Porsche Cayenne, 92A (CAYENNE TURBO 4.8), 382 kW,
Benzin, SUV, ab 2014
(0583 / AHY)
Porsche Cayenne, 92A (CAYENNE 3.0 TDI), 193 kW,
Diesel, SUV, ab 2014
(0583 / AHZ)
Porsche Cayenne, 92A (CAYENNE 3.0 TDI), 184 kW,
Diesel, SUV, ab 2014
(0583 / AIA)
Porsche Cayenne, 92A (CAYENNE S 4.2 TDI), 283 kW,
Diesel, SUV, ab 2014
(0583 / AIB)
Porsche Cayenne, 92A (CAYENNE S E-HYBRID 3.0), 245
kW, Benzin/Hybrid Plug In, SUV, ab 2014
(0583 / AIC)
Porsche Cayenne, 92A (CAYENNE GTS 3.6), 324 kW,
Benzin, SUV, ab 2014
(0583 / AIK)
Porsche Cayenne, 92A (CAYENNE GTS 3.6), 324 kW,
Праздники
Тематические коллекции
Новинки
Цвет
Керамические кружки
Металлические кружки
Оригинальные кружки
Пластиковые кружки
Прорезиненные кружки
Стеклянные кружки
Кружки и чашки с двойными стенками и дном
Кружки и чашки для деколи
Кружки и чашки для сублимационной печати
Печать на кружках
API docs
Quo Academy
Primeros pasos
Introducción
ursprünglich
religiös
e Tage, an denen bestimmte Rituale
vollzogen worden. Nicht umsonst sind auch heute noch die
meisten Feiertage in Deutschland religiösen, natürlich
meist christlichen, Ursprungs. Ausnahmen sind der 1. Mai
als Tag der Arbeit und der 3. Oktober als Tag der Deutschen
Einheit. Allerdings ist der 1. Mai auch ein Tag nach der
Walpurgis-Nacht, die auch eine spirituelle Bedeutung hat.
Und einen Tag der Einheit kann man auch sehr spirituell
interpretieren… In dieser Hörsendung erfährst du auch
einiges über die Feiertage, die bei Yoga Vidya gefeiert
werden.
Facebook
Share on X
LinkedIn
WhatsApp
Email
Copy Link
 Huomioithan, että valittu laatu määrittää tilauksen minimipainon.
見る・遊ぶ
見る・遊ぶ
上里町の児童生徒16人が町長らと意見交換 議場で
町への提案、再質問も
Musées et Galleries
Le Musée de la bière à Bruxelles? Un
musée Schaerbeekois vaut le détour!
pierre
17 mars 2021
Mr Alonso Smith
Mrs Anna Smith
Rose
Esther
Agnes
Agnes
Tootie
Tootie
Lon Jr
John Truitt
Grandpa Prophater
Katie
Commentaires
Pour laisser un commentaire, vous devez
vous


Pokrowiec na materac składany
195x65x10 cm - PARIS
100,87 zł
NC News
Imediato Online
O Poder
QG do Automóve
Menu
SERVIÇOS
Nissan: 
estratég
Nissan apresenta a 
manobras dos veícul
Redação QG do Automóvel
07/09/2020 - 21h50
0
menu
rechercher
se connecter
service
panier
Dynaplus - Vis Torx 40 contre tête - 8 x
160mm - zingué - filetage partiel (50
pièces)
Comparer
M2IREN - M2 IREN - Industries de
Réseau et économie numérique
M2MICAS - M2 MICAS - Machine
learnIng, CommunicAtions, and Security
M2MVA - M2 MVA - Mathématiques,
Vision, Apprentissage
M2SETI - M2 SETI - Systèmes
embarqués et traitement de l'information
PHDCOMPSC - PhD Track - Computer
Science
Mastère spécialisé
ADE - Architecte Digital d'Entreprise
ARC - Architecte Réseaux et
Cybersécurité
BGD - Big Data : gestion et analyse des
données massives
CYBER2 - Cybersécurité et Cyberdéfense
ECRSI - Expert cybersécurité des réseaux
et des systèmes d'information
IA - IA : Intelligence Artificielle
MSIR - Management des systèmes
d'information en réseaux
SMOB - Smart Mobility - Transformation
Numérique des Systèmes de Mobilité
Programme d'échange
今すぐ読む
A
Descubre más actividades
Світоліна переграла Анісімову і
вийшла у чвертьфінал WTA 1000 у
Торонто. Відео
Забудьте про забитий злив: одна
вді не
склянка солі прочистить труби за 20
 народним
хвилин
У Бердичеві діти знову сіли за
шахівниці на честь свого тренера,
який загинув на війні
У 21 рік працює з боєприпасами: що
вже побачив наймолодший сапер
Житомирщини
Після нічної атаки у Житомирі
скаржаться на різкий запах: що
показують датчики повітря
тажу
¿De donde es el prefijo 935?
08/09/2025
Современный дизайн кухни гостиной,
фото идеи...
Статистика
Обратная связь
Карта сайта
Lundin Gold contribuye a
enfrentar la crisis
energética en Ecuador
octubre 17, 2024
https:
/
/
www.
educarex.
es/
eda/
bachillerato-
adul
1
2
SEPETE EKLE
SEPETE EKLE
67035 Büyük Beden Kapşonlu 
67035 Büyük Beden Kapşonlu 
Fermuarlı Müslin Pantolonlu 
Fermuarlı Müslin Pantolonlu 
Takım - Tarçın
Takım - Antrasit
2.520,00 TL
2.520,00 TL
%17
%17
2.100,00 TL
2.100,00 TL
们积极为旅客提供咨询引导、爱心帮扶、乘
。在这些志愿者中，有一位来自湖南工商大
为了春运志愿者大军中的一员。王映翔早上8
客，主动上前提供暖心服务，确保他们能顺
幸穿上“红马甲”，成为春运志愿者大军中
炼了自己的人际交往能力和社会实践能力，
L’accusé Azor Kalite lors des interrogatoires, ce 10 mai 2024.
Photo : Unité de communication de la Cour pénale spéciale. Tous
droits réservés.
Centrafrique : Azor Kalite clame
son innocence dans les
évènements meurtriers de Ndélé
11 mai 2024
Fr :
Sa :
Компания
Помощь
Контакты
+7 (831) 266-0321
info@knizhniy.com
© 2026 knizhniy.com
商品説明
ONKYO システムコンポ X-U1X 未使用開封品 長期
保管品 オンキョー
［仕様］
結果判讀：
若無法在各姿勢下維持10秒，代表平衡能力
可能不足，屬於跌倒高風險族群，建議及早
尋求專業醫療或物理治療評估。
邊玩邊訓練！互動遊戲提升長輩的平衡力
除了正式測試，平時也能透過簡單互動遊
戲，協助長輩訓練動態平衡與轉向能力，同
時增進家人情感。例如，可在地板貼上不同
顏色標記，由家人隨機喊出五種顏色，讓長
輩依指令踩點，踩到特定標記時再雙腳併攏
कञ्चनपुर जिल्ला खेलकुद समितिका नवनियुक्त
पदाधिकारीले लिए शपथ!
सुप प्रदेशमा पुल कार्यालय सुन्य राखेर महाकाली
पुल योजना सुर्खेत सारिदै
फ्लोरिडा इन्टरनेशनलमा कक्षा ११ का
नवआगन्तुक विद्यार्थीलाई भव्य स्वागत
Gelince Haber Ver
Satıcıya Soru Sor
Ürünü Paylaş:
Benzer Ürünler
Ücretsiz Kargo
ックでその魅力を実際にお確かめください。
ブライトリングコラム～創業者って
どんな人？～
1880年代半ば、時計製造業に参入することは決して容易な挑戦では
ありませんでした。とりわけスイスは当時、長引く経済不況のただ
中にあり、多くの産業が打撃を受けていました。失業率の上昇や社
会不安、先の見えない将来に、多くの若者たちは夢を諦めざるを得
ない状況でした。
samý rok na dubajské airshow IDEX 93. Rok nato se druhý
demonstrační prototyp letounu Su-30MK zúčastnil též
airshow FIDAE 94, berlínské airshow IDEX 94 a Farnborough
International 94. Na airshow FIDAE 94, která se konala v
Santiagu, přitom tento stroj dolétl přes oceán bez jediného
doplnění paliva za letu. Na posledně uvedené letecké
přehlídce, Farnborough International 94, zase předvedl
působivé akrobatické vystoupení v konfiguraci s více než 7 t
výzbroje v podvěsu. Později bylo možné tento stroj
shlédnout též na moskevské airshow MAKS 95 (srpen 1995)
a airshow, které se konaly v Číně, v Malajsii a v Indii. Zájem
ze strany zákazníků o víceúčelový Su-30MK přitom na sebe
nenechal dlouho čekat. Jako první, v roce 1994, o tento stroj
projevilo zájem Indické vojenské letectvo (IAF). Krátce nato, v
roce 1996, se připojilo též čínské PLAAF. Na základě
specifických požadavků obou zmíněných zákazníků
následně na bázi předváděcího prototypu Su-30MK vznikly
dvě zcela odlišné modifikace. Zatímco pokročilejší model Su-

▸ Assignment
Show me every line of the entries above that holds "knizhniy".

▸ Solved problem
info@knizhniy.com
© 2026 knizhniy.com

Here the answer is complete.